Every community/ward has people who are good at hosting and managing fundraising events. Fundraising is a good way to bring people together around a common cause. Keep it fun.
Record keeping and transparency
Normally few people want to be responsible for managing money because of the responsibility. If decisions about how to use resources are made collectively then it is easier to find volunteers who are willing to give time to keep records.
- Avoid a culture of secrecy and auditing of records – rather build a culture of simple, public and transparent record keeping. Nobody should have to ask about resources, it should be publicly available. This builds trust and helps to ensure resource management is purely an administrative question and not one of power.
- Count the money. Everybody appreciates knowing how much was collected. Always count the money before people depart and announce the total that will be recorded. Share totals in newsletters online and on noticeboards. Say what you se- cured and what you spent money on. It keeps things transparent and inclusive and builds morale.
- Keep record keeping simple so that everybody can do it. A book or file with income generated and expenses recorded.

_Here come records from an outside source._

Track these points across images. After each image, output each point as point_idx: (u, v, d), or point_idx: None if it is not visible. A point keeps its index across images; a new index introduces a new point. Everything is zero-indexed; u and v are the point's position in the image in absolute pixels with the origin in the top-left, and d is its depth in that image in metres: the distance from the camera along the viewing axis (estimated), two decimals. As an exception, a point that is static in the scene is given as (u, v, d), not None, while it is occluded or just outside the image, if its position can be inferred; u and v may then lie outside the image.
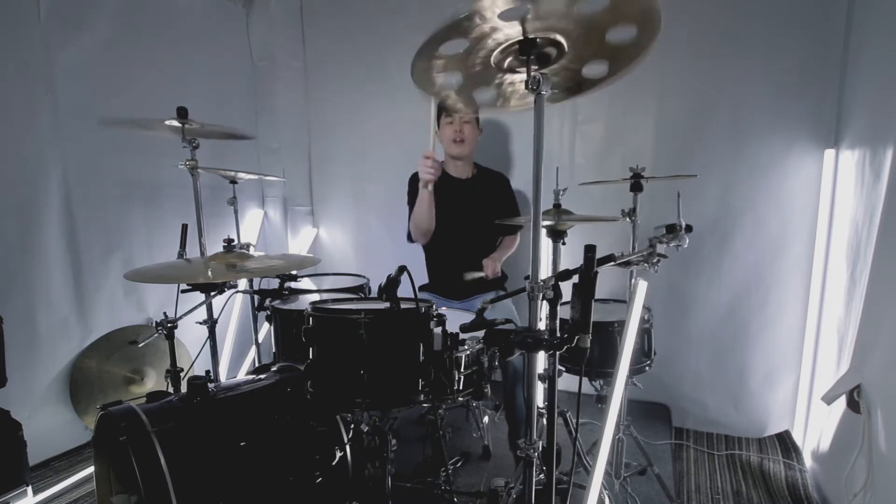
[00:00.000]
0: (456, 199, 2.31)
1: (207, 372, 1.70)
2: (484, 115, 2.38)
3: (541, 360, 1.11)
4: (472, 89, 1.11)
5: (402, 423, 2.37)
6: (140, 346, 2.27)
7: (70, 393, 2.24)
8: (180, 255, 1.90)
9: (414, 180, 2.43)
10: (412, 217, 2.24)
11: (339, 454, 1.45)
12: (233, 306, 2.83)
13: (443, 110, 2.21)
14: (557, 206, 1.65)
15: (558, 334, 1.00)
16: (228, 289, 1.83)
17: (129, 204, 2.46)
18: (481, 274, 2.17)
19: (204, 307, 1.87)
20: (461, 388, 1.30)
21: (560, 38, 0.91)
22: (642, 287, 1.57)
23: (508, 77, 1.05)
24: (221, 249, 1.58)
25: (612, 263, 1.11)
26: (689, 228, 1.31)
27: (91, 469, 1.87)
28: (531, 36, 0.90)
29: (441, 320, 1.26)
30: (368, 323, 1.22)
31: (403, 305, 1.22)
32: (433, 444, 1.93)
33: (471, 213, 2.30)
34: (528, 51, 0.93)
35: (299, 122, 3.15)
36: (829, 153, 2.10)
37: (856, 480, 1.51)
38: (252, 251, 1.68)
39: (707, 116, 2.30)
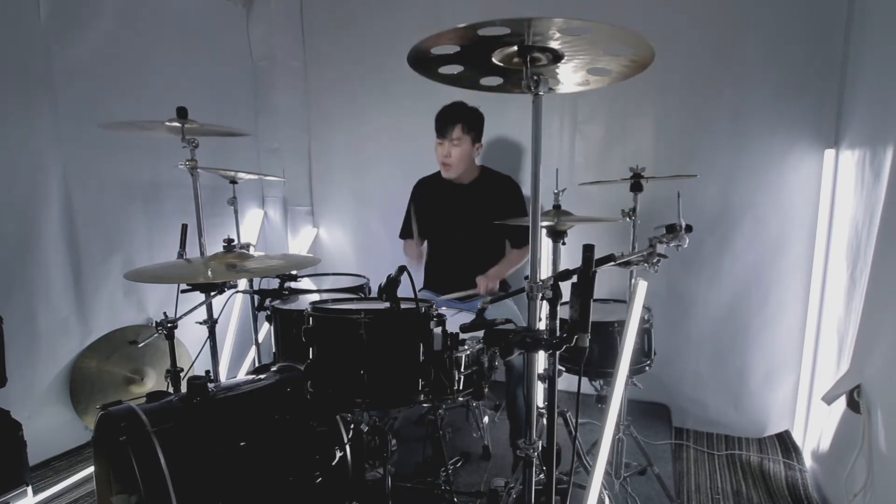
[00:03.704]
0: (454, 203, 2.31)
1: (207, 372, 1.70)
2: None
3: (541, 360, 1.11)
4: (476, 78, 1.11)
5: (402, 423, 2.36)
6: (140, 346, 2.26)
7: (70, 393, 2.24)
8: (180, 255, 1.90)
9: (415, 188, 2.48)
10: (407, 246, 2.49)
11: (339, 454, 1.45)
12: (233, 306, 2.83)
13: (435, 128, 2.21)
14: (557, 206, 1.65)
15: (558, 334, 1.00)
16: (228, 289, 1.83)
17: (129, 204, 2.46)
18: (473, 291, 2.13)
19: (204, 307, 1.87)
20: (461, 388, 1.30)
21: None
22: (642, 287, 1.57)
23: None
24: (221, 249, 1.57)
25: (612, 263, 1.11)
26: (689, 228, 1.31)
27: (91, 469, 1.87)
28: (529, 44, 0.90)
29: (441, 320, 1.27)
30: (368, 323, 1.22)
31: (403, 305, 1.22)
32: (433, 444, 1.93)
33: (469, 216, 2.28)
34: (525, 53, 0.93)
35: (299, 121, 3.15)
36: (829, 153, 2.10)
37: (856, 480, 1.51)
38: (252, 251, 1.68)
39: (707, 116, 2.30)
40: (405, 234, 2.50)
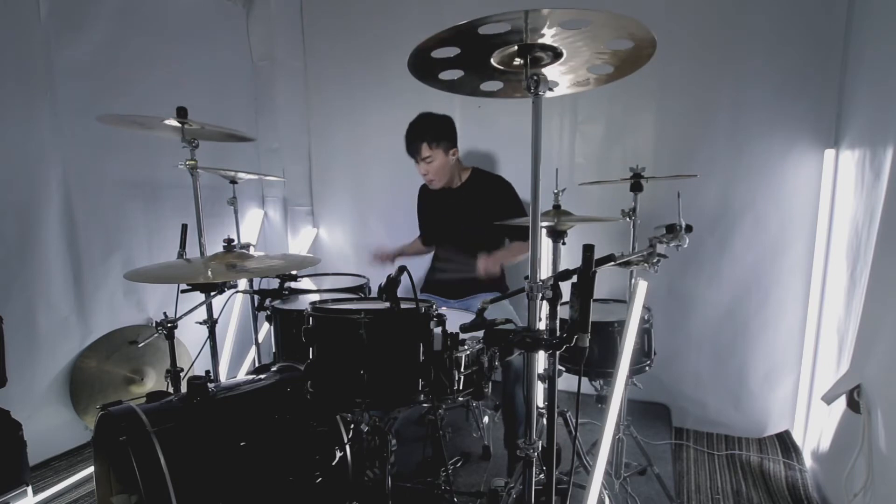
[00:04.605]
0: (446, 206, 2.33)
1: (207, 372, 1.70)
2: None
3: (540, 360, 1.11)
4: (477, 83, 1.11)
5: (402, 423, 2.37)
6: (140, 346, 2.27)
7: (70, 393, 2.24)
8: (180, 255, 1.90)
9: (418, 193, 2.52)
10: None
11: (339, 454, 1.45)
12: (233, 306, 2.83)
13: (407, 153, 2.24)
14: (557, 206, 1.65)
15: (558, 334, 0.99)
16: (228, 289, 1.83)
17: (129, 204, 2.46)
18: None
19: (204, 307, 1.87)
20: (461, 388, 1.29)
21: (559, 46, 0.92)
22: (642, 287, 1.57)
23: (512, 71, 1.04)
24: (221, 249, 1.57)
25: (612, 263, 1.11)
26: (689, 228, 1.30)
27: (91, 469, 1.86)
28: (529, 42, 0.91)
29: (441, 320, 1.26)
30: (368, 323, 1.22)
31: (403, 305, 1.22)
32: (433, 444, 1.93)
33: (461, 217, 2.30)
34: (525, 52, 0.93)
35: (299, 122, 3.15)
36: (829, 153, 2.10)
37: (856, 480, 1.51)
38: (252, 251, 1.68)
39: (707, 116, 2.30)
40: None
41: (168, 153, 2.04)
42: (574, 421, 1.49)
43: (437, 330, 1.26)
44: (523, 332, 1.01)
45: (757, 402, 2.39)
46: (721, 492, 2.02)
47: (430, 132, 2.17)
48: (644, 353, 1.81)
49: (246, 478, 1.31)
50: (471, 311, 1.90)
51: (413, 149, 2.19)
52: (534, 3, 0.79)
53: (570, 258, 1.30)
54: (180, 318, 1.79)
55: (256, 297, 1.98)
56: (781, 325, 2.30)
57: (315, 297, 1.99)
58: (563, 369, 1.44)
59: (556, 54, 0.94)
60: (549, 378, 1.11)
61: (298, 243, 3.26)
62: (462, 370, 1.28)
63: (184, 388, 1.74)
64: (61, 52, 2.13)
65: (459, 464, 2.11)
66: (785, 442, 2.34)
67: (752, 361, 2.37)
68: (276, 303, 1.94)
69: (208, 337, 1.95)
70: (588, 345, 0.95)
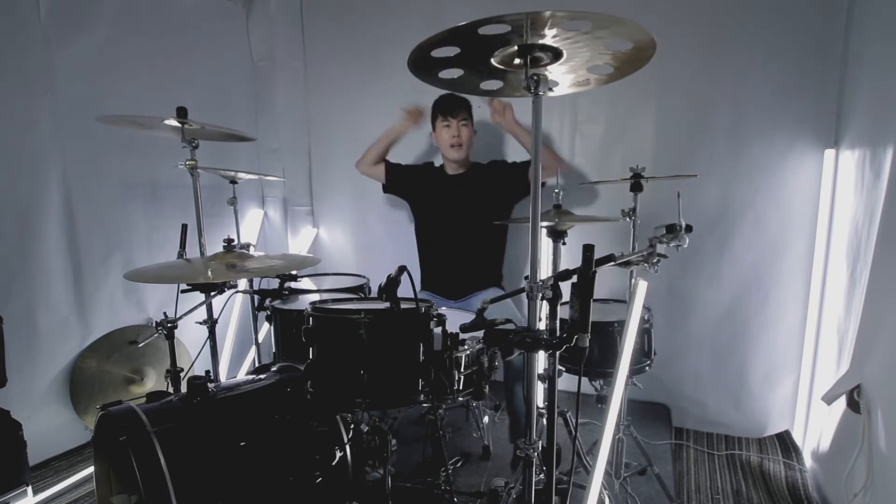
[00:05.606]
0: (448, 196, 2.33)
1: (207, 372, 1.70)
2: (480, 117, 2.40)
3: (541, 360, 1.11)
4: (476, 82, 1.11)
5: (402, 423, 2.37)
6: (140, 346, 2.26)
7: (70, 393, 2.24)
8: (180, 255, 1.90)
9: (408, 168, 2.51)
10: (371, 148, 2.52)
11: (339, 454, 1.45)
12: (233, 306, 2.83)
13: (438, 112, 2.21)
14: (557, 206, 1.65)
15: (558, 334, 1.00)
16: (228, 289, 1.83)
17: (129, 204, 2.46)
18: None
19: (204, 307, 1.87)
20: (461, 388, 1.29)
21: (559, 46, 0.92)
22: (642, 287, 1.57)
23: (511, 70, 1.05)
24: (221, 249, 1.58)
25: (612, 263, 1.11)
26: (689, 228, 1.30)
27: (91, 469, 1.86)
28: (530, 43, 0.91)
29: (441, 320, 1.27)
30: (368, 323, 1.22)
31: (403, 305, 1.22)
32: (433, 444, 1.93)
33: (463, 209, 2.29)
34: (525, 53, 0.93)
35: (299, 122, 3.15)
36: (829, 153, 2.10)
37: (856, 480, 1.51)
38: (252, 251, 1.68)
39: (707, 116, 2.30)
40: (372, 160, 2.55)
41: (168, 153, 2.04)
42: (574, 421, 1.49)
43: (437, 330, 1.26)
44: (523, 332, 1.01)
45: (757, 402, 2.39)
46: (721, 492, 2.02)
47: (468, 106, 2.24)
48: (644, 353, 1.81)
49: (246, 478, 1.31)
50: (471, 310, 1.90)
51: (455, 109, 2.20)
52: (534, 3, 0.79)
53: (570, 258, 1.30)
54: (180, 318, 1.79)
55: (256, 297, 1.98)
56: (781, 325, 2.30)
57: (315, 297, 1.99)
58: (563, 369, 1.45)
59: (556, 54, 0.94)
60: (549, 378, 1.11)
61: (298, 243, 3.26)
62: (462, 370, 1.28)
63: (184, 388, 1.74)
64: (61, 52, 2.13)
65: (459, 464, 2.11)
66: (785, 442, 2.34)
67: (752, 361, 2.37)
68: (276, 303, 1.94)
69: (208, 337, 1.95)
70: (588, 345, 0.95)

- Many eyes. The easiest way to avoid theft and fraud of collective resources is to ensure there are many eyes on the books. Consider simple checks and balances.

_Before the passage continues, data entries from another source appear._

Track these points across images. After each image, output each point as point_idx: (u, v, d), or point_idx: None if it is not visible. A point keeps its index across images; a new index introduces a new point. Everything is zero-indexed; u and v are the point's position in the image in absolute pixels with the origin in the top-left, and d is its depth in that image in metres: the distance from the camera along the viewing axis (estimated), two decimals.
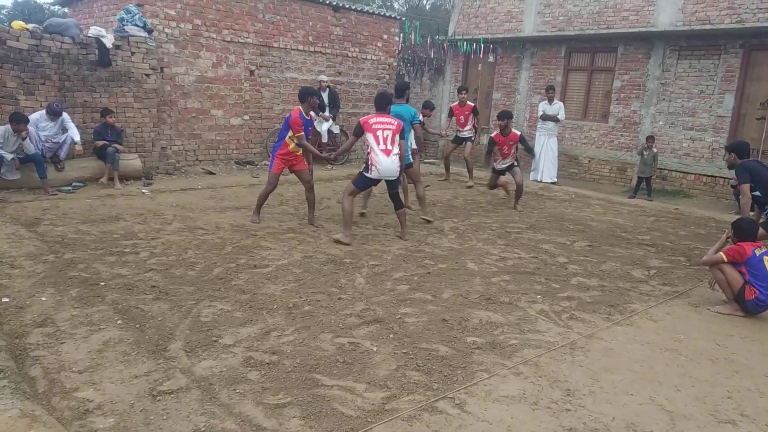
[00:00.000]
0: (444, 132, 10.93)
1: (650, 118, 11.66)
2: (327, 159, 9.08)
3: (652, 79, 11.57)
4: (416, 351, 3.51)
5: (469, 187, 10.05)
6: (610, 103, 12.36)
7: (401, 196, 6.69)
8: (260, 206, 6.63)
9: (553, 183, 11.32)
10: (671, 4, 11.19)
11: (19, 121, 7.12)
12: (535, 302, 4.52)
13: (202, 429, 2.57)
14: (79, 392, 2.84)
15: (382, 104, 6.09)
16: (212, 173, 9.81)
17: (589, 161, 12.75)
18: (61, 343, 3.36)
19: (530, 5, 13.58)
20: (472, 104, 10.51)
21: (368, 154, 5.92)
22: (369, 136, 5.87)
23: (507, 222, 7.44)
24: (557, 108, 11.41)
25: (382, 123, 5.91)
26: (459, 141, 10.47)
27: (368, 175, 5.92)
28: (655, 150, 10.54)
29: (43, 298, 3.97)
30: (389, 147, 5.86)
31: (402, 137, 6.03)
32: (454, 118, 10.44)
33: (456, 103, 10.49)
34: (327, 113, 11.27)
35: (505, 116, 8.34)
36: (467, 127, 10.34)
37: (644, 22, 11.61)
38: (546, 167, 11.49)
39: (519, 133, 8.47)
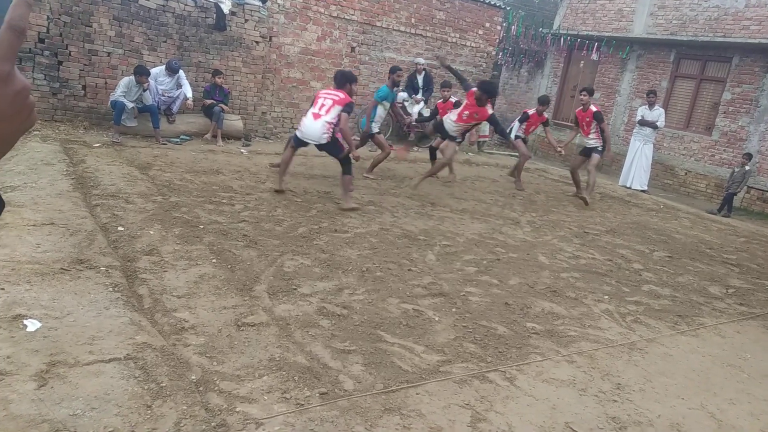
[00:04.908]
0: (560, 150, 8.92)
1: (759, 135, 10.99)
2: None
3: (767, 94, 10.88)
4: (475, 326, 3.71)
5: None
6: (716, 116, 11.74)
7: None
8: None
9: (643, 191, 10.98)
10: None
11: (142, 73, 7.83)
12: (602, 302, 4.57)
13: (277, 359, 2.92)
14: (177, 313, 3.27)
15: (340, 81, 6.39)
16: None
17: (686, 174, 12.21)
18: (164, 271, 3.83)
19: (643, 5, 13.06)
20: (595, 108, 8.60)
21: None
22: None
23: (586, 223, 7.40)
24: (657, 114, 10.99)
25: (328, 93, 6.28)
26: (587, 153, 8.73)
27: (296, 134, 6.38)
28: (747, 168, 9.99)
29: (151, 232, 4.49)
30: (321, 112, 6.13)
31: (347, 111, 6.14)
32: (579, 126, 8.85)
33: (579, 108, 8.80)
34: (420, 96, 11.48)
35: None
36: (591, 135, 8.69)
37: (767, 34, 10.90)
38: (637, 174, 11.14)
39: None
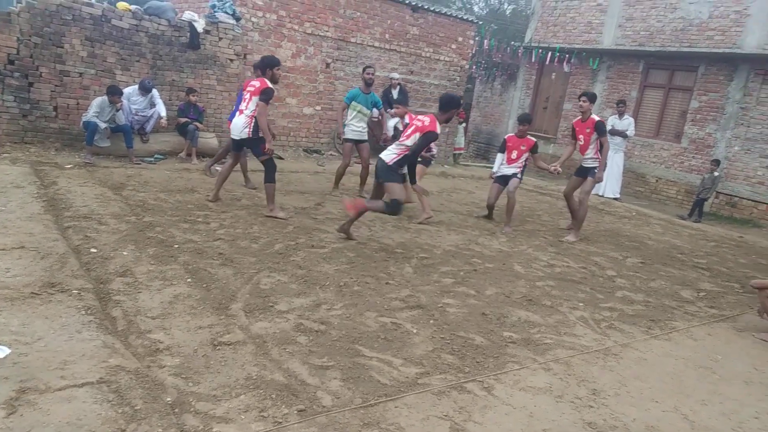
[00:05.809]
0: (556, 168, 7.10)
1: (725, 142, 11.30)
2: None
3: (732, 102, 11.21)
4: (453, 338, 3.73)
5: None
6: (685, 124, 12.05)
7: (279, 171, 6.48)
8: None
9: (615, 198, 11.18)
10: (761, 26, 10.80)
11: (114, 93, 7.77)
12: (577, 309, 4.64)
13: (254, 377, 2.90)
14: (151, 334, 3.24)
15: (261, 68, 6.26)
16: (281, 158, 10.30)
17: (657, 181, 12.47)
18: (139, 292, 3.79)
19: (612, 17, 13.40)
20: (597, 118, 6.94)
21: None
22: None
23: (561, 232, 7.49)
24: (627, 123, 11.24)
25: (250, 87, 6.08)
26: (584, 173, 7.06)
27: None
28: (716, 174, 10.28)
29: (125, 253, 4.44)
30: (243, 107, 6.06)
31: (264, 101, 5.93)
32: (576, 141, 7.16)
33: (578, 118, 7.15)
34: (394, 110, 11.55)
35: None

- Declare every donation. Everybody who donated money to the cause should have their name recorded.
Make it public
It’s easier to be transparent around money and to ensure resources go to where they are needed when we build a culture of making it public. Information is a powerful tool and public information helps to make sure everybody has the same access to information so that people can find out what they need to know without going through gatekeepers.
- Build a culture of maintaining both public and digital notice boards of everything that is happening, what resources are required and what has been collected and spent or used. When resources or money is collected make it immediately public. Count money in meetings. Share donations in Whatsapp groups straight away.
Contributing in kind
The most valuable contribution you can make is your time and energy. Getting involved and volunteering to take on responsibilities, lead initiatives or join in is the only way to build and sustain a collective. Everybody has different skills and experience and there is space for everybody to get involved.
- Don’t wait to be invited by others to start initiatives. Make a start and invite others in. Everybody appreciates people who act more than people who talk.
- When initiatives are going to need resources, or will involve many people, then look to build a group of people who can work on it together. Share ideas and offer input in whatever forum or assembly is the most appropriate.
- If you don’t have time then donate resources. See what initiatives are happening and what specific resources may be needed. The most valuable resources are meeting spaces; furniture for community/ward projects like tables and chairs and cupboards
- Don’t hide your skills. Advertise them.